§ **TASK DESCRIPTION**
Arrange the part of the rows that opens with the line containing "scientific name: Phymaspermum" and runs through the last row as a JSON list of strings, one string per line, with both ends included and blank lines dropped. Leave the pictures out of the answer.

[Dataset items]
>> begin
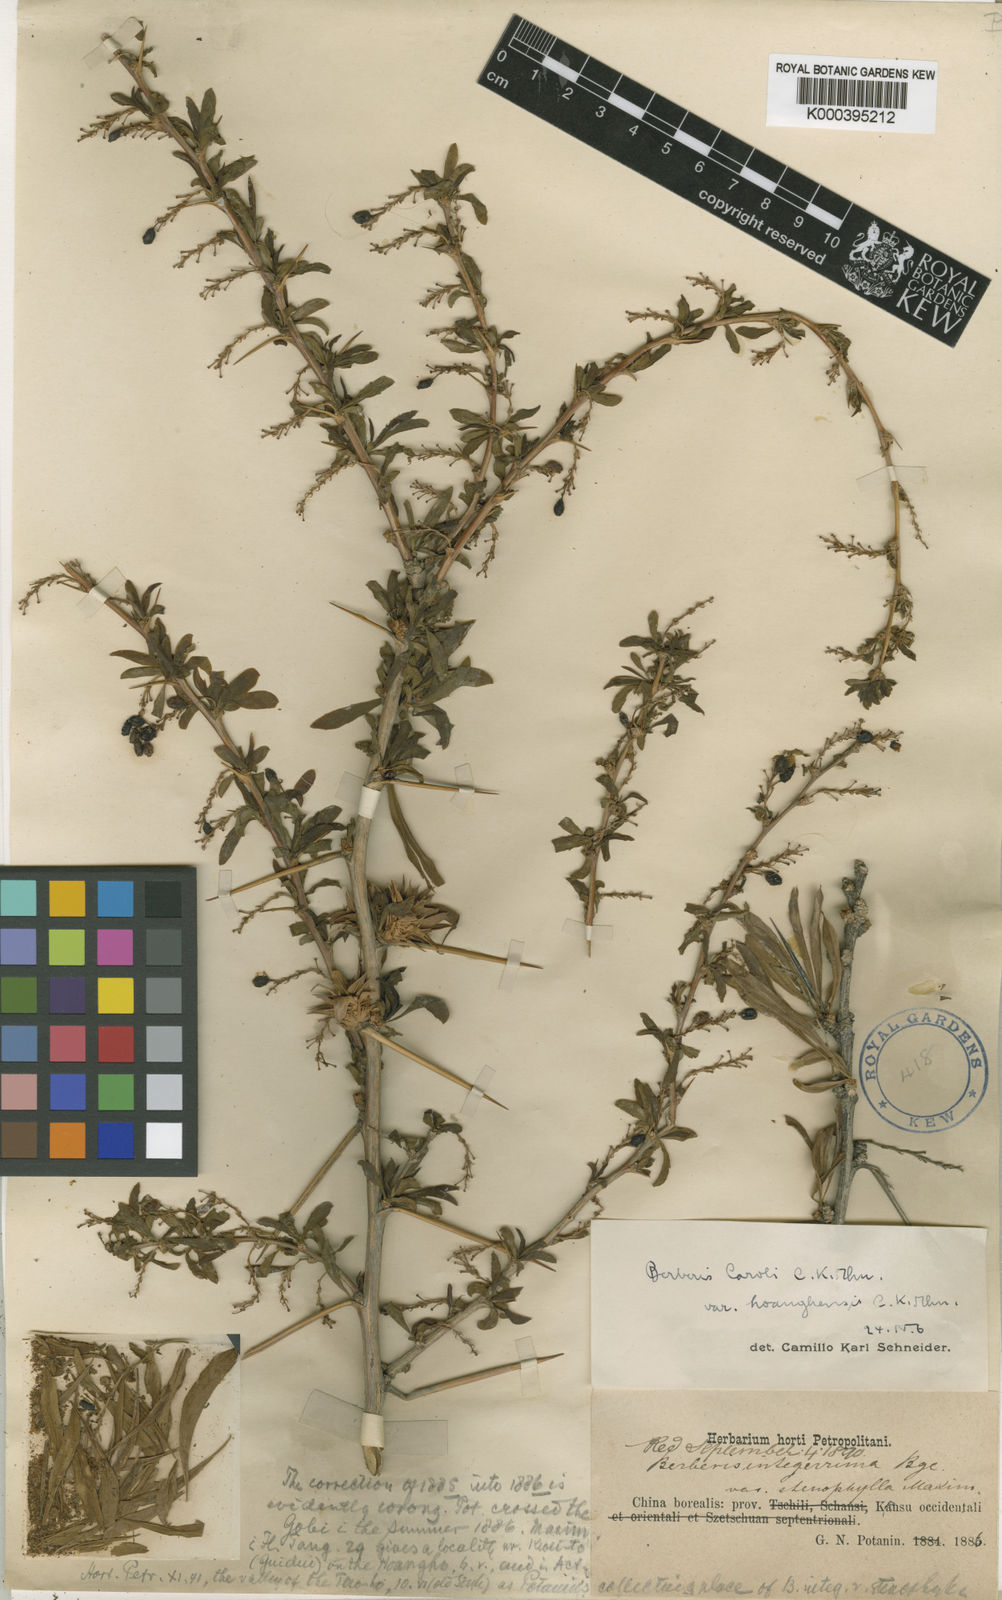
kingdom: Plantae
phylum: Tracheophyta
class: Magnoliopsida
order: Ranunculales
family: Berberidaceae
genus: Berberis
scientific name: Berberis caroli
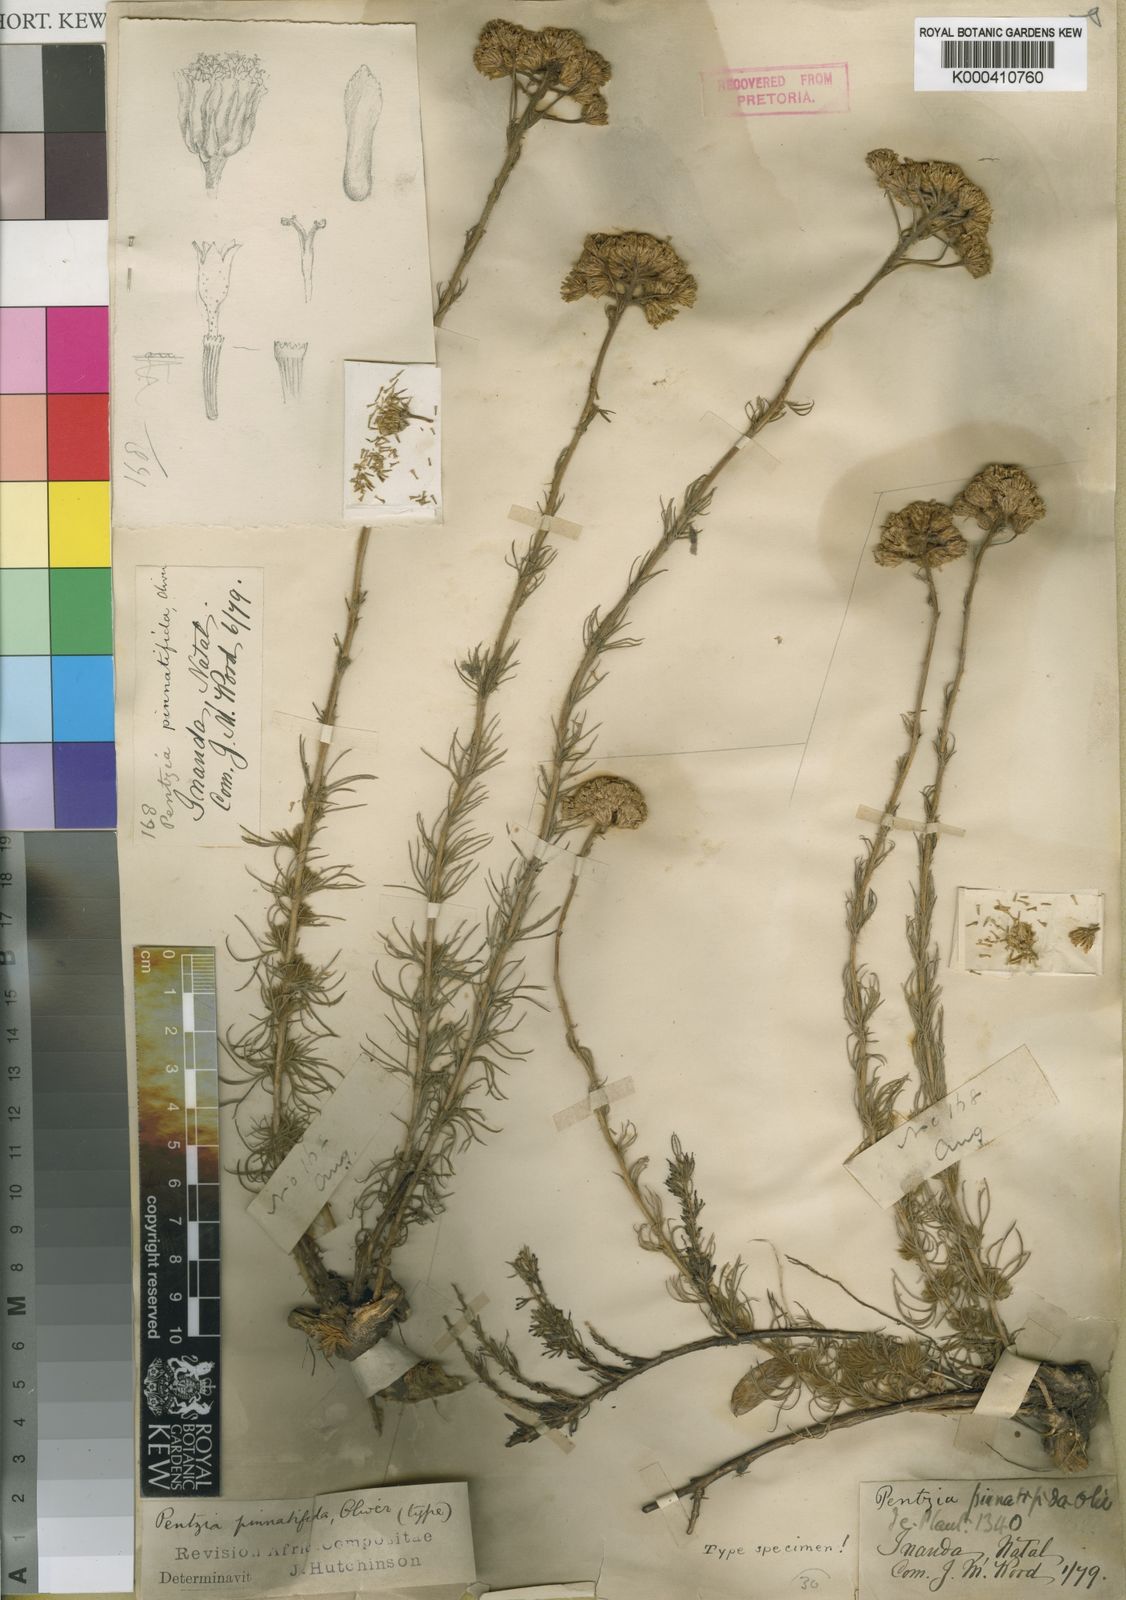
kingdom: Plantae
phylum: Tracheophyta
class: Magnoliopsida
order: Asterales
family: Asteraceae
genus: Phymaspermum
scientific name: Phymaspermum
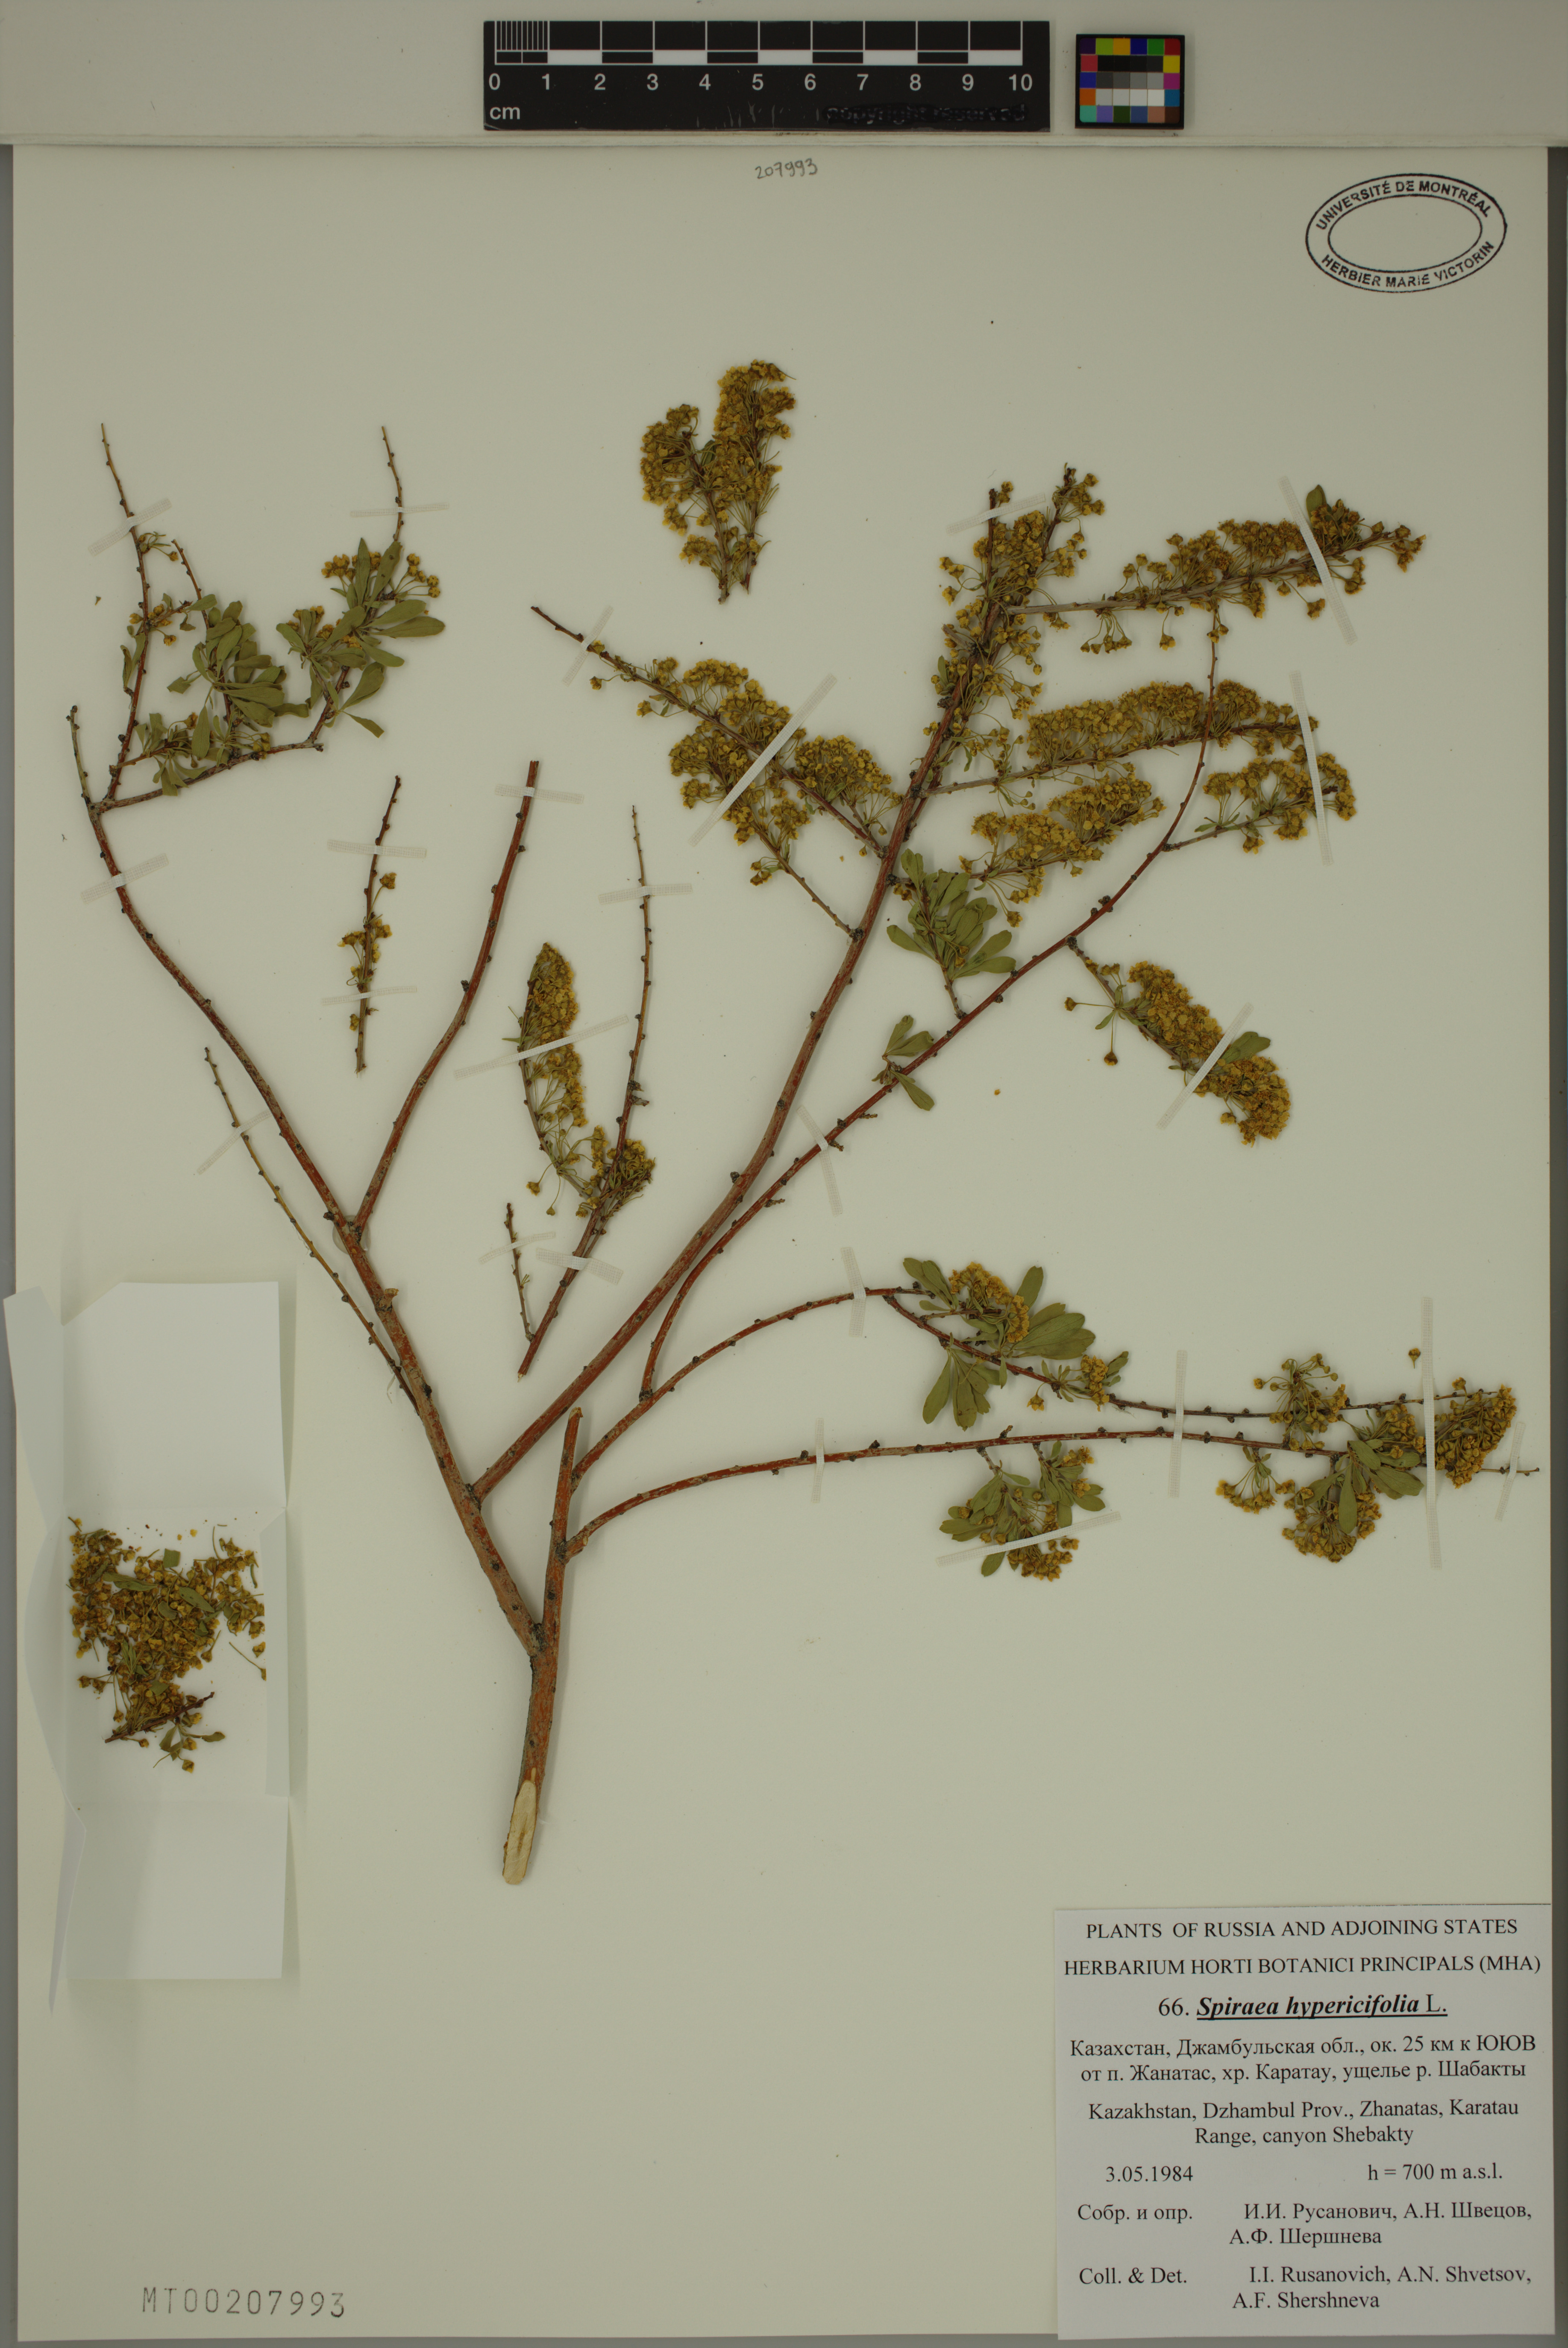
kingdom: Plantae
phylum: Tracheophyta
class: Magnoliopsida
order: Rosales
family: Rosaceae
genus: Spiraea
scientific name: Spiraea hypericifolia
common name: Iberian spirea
>> end
§ **OUTPUT BELOW**
[
  "scientific name: Phymaspermum",
  "kingdom: Plantae",
  "phylum: Tracheophyta",
  "class: Magnoliopsida",
  "order: Rosales",
  "family: Rosaceae",
  "genus: Spiraea",
  "scientific name: Spiraea hypericifolia",
  "common name: Iberian spirea"
]